Kitabı büyük bir keyifle; "Keşke Vedat Milor arkadaşım olsaydı!" çocukluğu ile okudum. Yaşamaktan keyif alan; hayatını rafine zevkleriyle zenginleştiren ve derinleştiren bu adamla ne çok şey paylaşabilirdik diye aklımdan geçirdim. Ortaylı'nın dediği gibi, üzerine vazife olmayan işlerle ciddiyetle ilgilenen; tutkuyla bağlı olduğu konularda derinleşmek için kendine yatırım yapmaktan imtina etmeyen bir adamın konuşmaları arasında dolanıyor; kitabı okudukça, bu rafine zevklerin nasıl yıllara yayılarak, referans noktaları oluşturarak, defalarca üzerine düşünülerek edinildiğini görüyorsunuz. Nurhak Kaya, nefis sorularla Milor'un düşüncelerini açmış ve gastronomi dışındaki alanlarda onu daha iyi tanımamıza fırsat tanımış. Milor, kitap boyunca, çilesini çektiğimiz pek çok sorunun kaynağında kişilerin kültüre yatırım yapmamalarının olduğunu farklı şekillerde anlatıyor: "Ülkemiz damak zevkinin arzulanan düzeye ulaşmadığı bir ülke. Gelir ile damak zevki arasında bir ilişki yok. Damak zevki olan insanların genellikle zevksizler kadar rahat yaşayabilecekleri ekonomik imkânları yok. Zevk sahibi insanlar görgüsüzlere kıyasla kendilerini dışarı çıkıp gösteremiyorlar; çünkü aslında böyle dertleri de olmuyor. (...) Çünkü ülkemiz çoğu zaman emek vermeden, uzmanlaşmadan, kök salmadan, dönemsel olarak zenginleşenlerin ülkesi." Bahsettiğim çiftten yola çıkarak, ben de benzer düşünceleri paylaştığımı söyleyebilirim. Bu yalnızca gastronomi alanında değil, maalesef her alanda böyle; zira, belirttiğim üzere, bizde kültüre değil statüye yatırım yapılıyor. Para, parası olanlar için bile çoğu kez bir araç haline gelemiyor; zira kişiler, o araçla ne yapacaklarını bilemiyorlar.

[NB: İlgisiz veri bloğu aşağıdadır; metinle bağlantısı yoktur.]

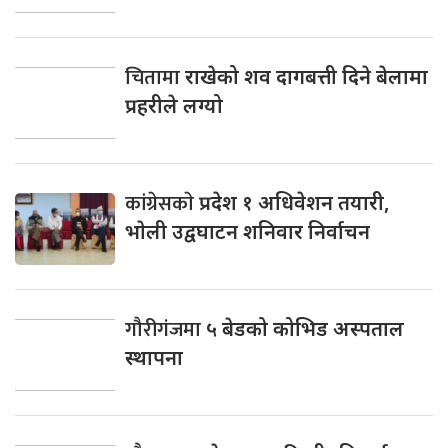
चितामा
राखेको शव दागबत्ती दिने बेलामा
प्रहरीले लग्यो
कांग्रेसकाे
प्रदेश १ अधिवेशन तयारी,
भाेली उद्वघाटन शनिवार निर्वाचन
गौरीगंजमा
५ बेडको कोभिड अस्पताल
स्थापना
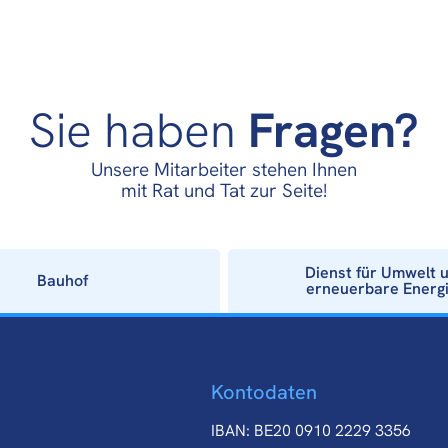
Sie haben
Fragen?
Unsere Mitarbeiter stehen Ihnen
mit Rat und Tat zur Seite!
Dienst für Umwelt 
Bauhof
erneuerbare Energ
Kontodaten
IBAN: BE20 0910 2229 3356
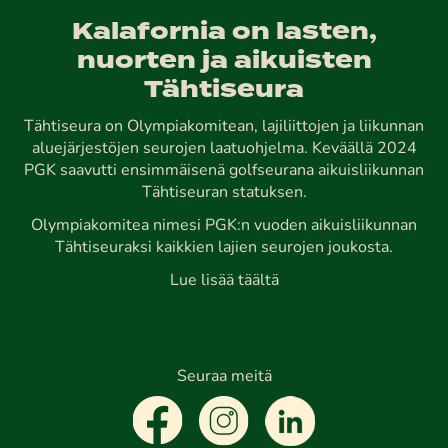
Kalafornia on lasten,
nuorten ja aikuisten
Tähtiseura
Tähtiseura on Olympiakomitean, lajiliittojen ja liikunnan
aluejärjestöjen seurojen laatuohjelma. Keväällä 2024
PGK saavutti ensimmäisenä golfseurana aikuisliikunnan
Tähtiseuran statuksen.
Olympiakomitea nimesi PGK:n vuoden aikuisliikunnan
Tähtiseuraksi kaikkien lajien seurojen joukosta.
Lue lisää täältä
Seuraa meitä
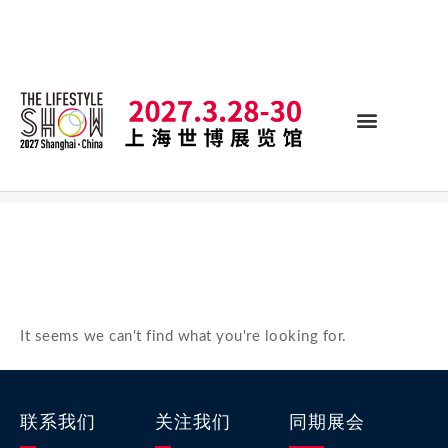
It seems we can't find what you're looking for.
联系我们
关注我们
同期展会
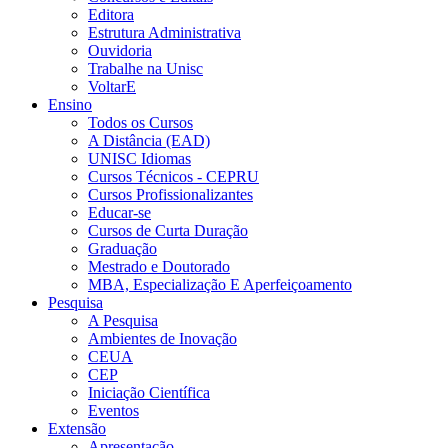
Editora
Estrutura Administrativa
Ouvidoria
Trabalhe na Unisc
VoltarE
Ensino
Todos os Cursos
A Distância (EAD)
UNISC Idiomas
Cursos Técnicos - CEPRU
Cursos Profissionalizantes
Educar-se
Cursos de Curta Duração
Graduação
Mestrado e Doutorado
MBA, Especialização E Aperfeiçoamento
Pesquisa
A Pesquisa
Ambientes de Inovação
CEUA
CEP
Iniciação Científica
Eventos
Extensão
Apresentação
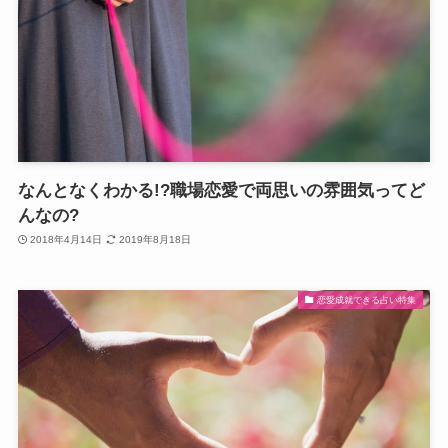
なんとなくわかる!?職場恋愛で両思いの雰囲気ってど
んなの?
2018年4月14日
2019年8月18日
恋愛成就できる占い特集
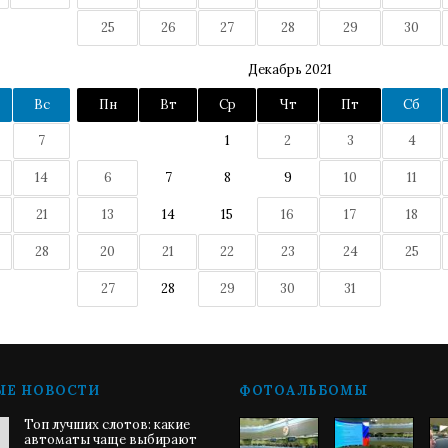
25
26
27
28
29
30
Декабрь 2021
Вс
Пн
Вт
Ср
Чт
Пт
Сб
7
1
2
3
4
14
6
7
8
9
10
11
21
13
14
15
16
17
18
28
20
21
22
23
24
25
27
28
29
30
31
ЫЕ НОВОСТИ
ФОТОАЛЬБОМЫ
Топ лучших слотов: какие
автоматы чаще выбирают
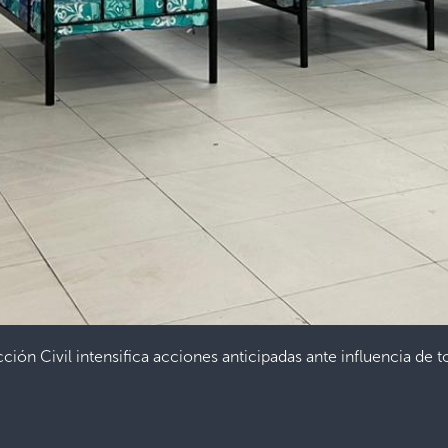
ción Civil intensifica acciones anticipadas ante influencia de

"Hesap Lütfen!", rafineleşmek ve üzerine vazife olmayan işlerde derinleşmek isteyenleri cesaretlendirecek güzel bir başlangıç noktası. Dilerim Vedat Milor, farklı alanlardaki derinliğini (bilhassa sinema) paylaştığı başkaca kitaplarla da karşımıza çıkmaya devam eder.